HOW TO COMPLETE THIS TASK:
Please pull out every line in the material below that contains the word "Podcast".
++++++++
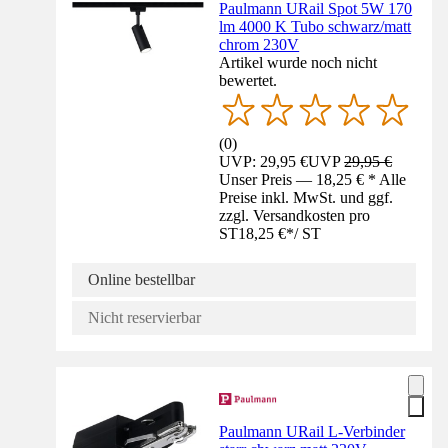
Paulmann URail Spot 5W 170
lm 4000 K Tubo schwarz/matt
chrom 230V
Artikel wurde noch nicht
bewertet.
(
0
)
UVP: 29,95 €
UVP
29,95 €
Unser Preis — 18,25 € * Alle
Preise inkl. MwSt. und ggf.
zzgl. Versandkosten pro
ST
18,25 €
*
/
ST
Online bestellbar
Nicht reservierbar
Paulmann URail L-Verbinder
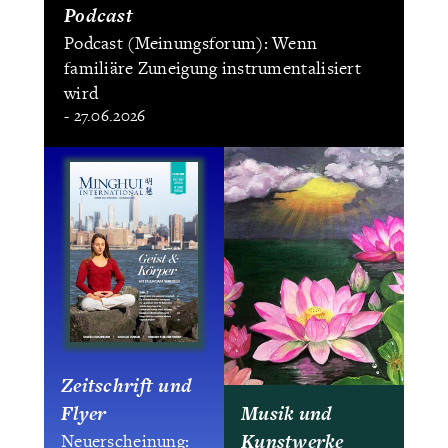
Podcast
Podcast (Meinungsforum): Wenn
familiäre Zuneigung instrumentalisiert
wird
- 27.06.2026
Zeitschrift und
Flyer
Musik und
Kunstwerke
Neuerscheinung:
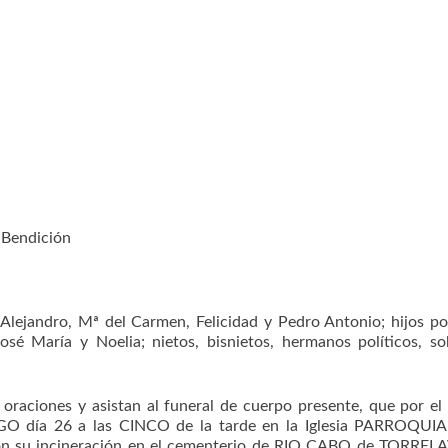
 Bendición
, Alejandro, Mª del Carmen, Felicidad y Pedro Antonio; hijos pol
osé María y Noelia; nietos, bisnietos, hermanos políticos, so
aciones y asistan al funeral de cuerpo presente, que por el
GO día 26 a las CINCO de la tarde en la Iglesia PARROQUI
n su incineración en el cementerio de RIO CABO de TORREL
++++++++
SOLUTION TO THIS PROBLEM:
Podcast
Podcast (Meinungsforum): Wenn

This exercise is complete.